◆ Work task
In the records below, the line containing "Lausanne, Recordon" is the first to keep. Retype it and all later lines exactly, through the end.

◆ Task material
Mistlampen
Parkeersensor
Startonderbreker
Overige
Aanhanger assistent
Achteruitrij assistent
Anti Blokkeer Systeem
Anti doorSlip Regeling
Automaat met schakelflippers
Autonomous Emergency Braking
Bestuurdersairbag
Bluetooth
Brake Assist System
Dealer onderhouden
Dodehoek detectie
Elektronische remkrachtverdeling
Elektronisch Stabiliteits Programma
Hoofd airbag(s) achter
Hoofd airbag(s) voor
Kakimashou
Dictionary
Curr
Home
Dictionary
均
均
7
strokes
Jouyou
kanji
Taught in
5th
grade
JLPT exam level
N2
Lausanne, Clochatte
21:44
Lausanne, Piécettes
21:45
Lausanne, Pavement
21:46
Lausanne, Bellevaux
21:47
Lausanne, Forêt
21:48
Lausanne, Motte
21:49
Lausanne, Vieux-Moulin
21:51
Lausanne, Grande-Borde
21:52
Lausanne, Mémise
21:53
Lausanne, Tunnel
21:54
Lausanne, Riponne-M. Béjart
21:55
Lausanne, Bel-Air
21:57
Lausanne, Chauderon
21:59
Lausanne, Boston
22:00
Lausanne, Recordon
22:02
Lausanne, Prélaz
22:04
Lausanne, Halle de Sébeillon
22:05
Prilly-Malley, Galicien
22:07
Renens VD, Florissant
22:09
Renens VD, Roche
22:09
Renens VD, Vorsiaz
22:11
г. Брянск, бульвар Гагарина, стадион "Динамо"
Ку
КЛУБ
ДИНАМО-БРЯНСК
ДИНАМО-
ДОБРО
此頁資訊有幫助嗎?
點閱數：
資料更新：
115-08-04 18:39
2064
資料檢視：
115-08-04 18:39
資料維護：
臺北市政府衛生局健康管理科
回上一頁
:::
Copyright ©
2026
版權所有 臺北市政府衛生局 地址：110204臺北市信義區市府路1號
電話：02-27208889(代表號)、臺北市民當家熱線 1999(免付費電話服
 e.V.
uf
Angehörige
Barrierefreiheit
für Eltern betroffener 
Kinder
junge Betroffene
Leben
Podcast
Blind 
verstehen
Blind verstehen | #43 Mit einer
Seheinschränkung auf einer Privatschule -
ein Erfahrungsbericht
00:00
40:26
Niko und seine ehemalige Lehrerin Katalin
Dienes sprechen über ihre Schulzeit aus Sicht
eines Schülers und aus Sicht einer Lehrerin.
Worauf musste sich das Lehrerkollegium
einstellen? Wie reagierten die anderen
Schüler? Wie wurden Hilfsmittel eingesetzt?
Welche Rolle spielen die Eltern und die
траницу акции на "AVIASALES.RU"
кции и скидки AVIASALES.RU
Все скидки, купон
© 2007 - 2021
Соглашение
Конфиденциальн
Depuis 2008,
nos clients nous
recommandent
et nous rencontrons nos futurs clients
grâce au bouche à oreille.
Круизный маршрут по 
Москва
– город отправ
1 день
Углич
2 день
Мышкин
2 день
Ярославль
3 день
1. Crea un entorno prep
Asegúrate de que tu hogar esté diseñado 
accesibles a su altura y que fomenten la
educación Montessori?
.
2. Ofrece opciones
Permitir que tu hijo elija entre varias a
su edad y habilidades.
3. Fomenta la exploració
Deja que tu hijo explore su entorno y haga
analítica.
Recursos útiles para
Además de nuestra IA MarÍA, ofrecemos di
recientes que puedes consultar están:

◆ Solution for this exercise
Lausanne, Recordon
22:02
Lausanne, Prélaz
22:04
Lausanne, Halle de Sébeillon
22:05
Prilly-Malley, Galicien
22:07
Renens VD, Florissant
22:09
Renens VD, Roche
22:09
Renens VD, Vorsiaz
22:11
г. Брянск, бульвар Гагарина, стадион "Динамо"
Ку
КЛУБ
ДИНАМО-БРЯНСК
ДИНАМО-
ДОБРО
此頁資訊有幫助嗎?
點閱數：
資料更新：
115-08-04 18:39
2064
資料檢視：
115-08-04 18:39
資料維護：
臺北市政府衛生局健康管理科
回上一頁
:::
Copyright ©
2026
版權所有 臺北市政府衛生局 地址：110204臺北市信義區市府路1號
電話：02-27208889(代表號)、臺北市民當家熱線 1999(免付費電話服
 e.V.
uf
Angehörige
Barrierefreiheit
für Eltern betroffener 
Kinder
junge Betroffene
Leben
Podcast
Blind 
verstehen
Blind verstehen | #43 Mit einer
Seheinschränkung auf einer Privatschule -
ein Erfahrungsbericht
00:00
40:26
Niko und seine ehemalige Lehrerin Katalin
Dienes sprechen über ihre Schulzeit aus Sicht
eines Schülers und aus Sicht einer Lehrerin.
Worauf musste sich das Lehrerkollegium
einstellen? Wie reagierten die anderen
Schüler? Wie wurden Hilfsmittel eingesetzt?
Welche Rolle spielen die Eltern und die
траницу акции на "AVIASALES.RU"
кции и скидки AVIASALES.RU
Все скидки, купон
© 2007 - 2021
Соглашение
Конфиденциальн
Depuis 2008,
nos clients nous
recommandent
et nous rencontrons nos futurs clients
grâce au bouche à oreille.
Круизный маршрут по 
Москва
– город отправ
1 день
Углич
2 день
Мышкин
2 день
Ярославль
3 день
1. Crea un entorno prep
Asegúrate de que tu hogar esté diseñado 
accesibles a su altura y que fomenten la
educación Montessori?
.
2. Ofrece opciones
Permitir que tu hijo elija entre varias a
su edad y habilidades.
3. Fomenta la exploració
Deja que tu hijo explore su entorno y haga
analítica.
Recursos útiles para
Además de nuestra IA MarÍA, ofrecemos di
recientes que puedes consultar están:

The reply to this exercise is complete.